**PROBLEM**
The response must contain all of the entries, each one repeated exactly.

**EXCERPTED DATA**

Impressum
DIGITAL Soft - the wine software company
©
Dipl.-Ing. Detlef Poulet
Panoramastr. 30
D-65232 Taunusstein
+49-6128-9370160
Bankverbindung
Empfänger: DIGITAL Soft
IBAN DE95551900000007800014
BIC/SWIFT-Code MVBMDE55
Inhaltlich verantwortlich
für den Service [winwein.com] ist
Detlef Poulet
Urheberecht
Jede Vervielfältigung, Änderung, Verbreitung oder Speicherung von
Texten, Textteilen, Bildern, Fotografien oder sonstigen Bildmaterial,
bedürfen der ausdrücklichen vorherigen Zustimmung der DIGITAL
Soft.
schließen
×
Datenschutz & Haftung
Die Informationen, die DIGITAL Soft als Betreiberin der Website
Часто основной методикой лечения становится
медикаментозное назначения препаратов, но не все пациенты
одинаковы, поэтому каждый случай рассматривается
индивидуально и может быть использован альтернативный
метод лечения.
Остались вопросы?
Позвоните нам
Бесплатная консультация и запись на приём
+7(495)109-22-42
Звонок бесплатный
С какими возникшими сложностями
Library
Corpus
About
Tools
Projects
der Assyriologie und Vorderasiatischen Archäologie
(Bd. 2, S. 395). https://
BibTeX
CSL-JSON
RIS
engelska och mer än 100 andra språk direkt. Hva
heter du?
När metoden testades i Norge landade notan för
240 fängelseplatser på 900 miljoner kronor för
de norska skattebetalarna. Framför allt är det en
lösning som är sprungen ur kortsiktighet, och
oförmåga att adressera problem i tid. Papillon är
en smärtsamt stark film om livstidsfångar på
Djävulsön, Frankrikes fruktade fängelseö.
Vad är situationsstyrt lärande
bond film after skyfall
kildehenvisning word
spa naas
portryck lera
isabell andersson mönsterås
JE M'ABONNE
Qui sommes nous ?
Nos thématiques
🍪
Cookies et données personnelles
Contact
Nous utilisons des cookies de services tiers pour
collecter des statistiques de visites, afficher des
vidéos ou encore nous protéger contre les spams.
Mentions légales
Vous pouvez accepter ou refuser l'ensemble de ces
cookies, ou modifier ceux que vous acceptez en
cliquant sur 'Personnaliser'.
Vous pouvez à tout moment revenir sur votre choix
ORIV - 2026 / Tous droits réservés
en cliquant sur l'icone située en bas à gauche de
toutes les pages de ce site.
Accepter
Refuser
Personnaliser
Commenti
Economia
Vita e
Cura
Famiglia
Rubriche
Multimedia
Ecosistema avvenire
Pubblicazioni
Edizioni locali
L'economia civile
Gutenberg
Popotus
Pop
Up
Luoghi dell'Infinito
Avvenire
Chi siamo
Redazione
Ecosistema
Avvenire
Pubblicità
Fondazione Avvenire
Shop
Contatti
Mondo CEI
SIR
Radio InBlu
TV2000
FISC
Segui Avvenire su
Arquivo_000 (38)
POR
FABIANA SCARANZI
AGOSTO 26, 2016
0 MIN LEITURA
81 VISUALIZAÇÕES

**RESULT FOR THIS EXERCISE**
Impressum
DIGITAL Soft - the wine software company
©
Dipl.-Ing. Detlef Poulet
Panoramastr. 30
D-65232 Taunusstein
+49-6128-9370160
Bankverbindung
Empfänger: DIGITAL Soft
IBAN DE95551900000007800014
BIC/SWIFT-Code MVBMDE55
Inhaltlich verantwortlich
für den Service [winwein.com] ist
Detlef Poulet
Urheberecht
Jede Vervielfältigung, Änderung, Verbreitung oder Speicherung von
Texten, Textteilen, Bildern, Fotografien oder sonstigen Bildmaterial,
bedürfen der ausdrücklichen vorherigen Zustimmung der DIGITAL
Soft.
schließen
×
Datenschutz & Haftung
Die Informationen, die DIGITAL Soft als Betreiberin der Website
Часто основной методикой лечения становится
медикаментозное назначения препаратов, но не все пациенты
одинаковы, поэтому каждый случай рассматривается
индивидуально и может быть использован альтернативный
метод лечения.
Остались вопросы?
Позвоните нам
Бесплатная консультация и запись на приём
+7(495)109-22-42
Звонок бесплатный
С какими возникшими сложностями
Library
Corpus
About
Tools
Projects
der Assyriologie und Vorderasiatischen Archäologie
(Bd. 2, S. 395). https://
BibTeX
CSL-JSON
RIS
engelska och mer än 100 andra språk direkt. Hva
heter du?
När metoden testades i Norge landade notan för
240 fängelseplatser på 900 miljoner kronor för
de norska skattebetalarna. Framför allt är det en
lösning som är sprungen ur kortsiktighet, och
oförmåga att adressera problem i tid. Papillon är
en smärtsamt stark film om livstidsfångar på
Djävulsön, Frankrikes fruktade fängelseö.
Vad är situationsstyrt lärande
bond film after skyfall
kildehenvisning word
spa naas
portryck lera
isabell andersson mönsterås
JE M'ABONNE
Qui sommes nous ?
Nos thématiques
🍪
Cookies et données personnelles
Contact
Nous utilisons des cookies de services tiers pour
collecter des statistiques de visites, afficher des
vidéos ou encore nous protéger contre les spams.
Mentions légales
Vous pouvez accepter ou refuser l'ensemble de ces
cookies, ou modifier ceux que vous acceptez en
cliquant sur 'Personnaliser'.
Vous pouvez à tout moment revenir sur votre choix
ORIV - 2026 / Tous droits réservés
en cliquant sur l'icone située en bas à gauche de
toutes les pages de ce site.
Accepter
Refuser
Personnaliser
Commenti
Economia
Vita e
Cura
Famiglia
Rubriche
Multimedia
Ecosistema avvenire
Pubblicazioni
Edizioni locali
L'economia civile
Gutenberg
Popotus
Pop
Up
Luoghi dell'Infinito
Avvenire
Chi siamo
Redazione
Ecosistema
Avvenire
Pubblicità
Fondazione Avvenire
Shop
Contatti
Mondo CEI
SIR
Radio InBlu
TV2000
FISC
Segui Avvenire su
Arquivo_000 (38)
POR
FABIANA SCARANZI
AGOSTO 26, 2016
0 MIN LEITURA
81 VISUALIZAÇÕES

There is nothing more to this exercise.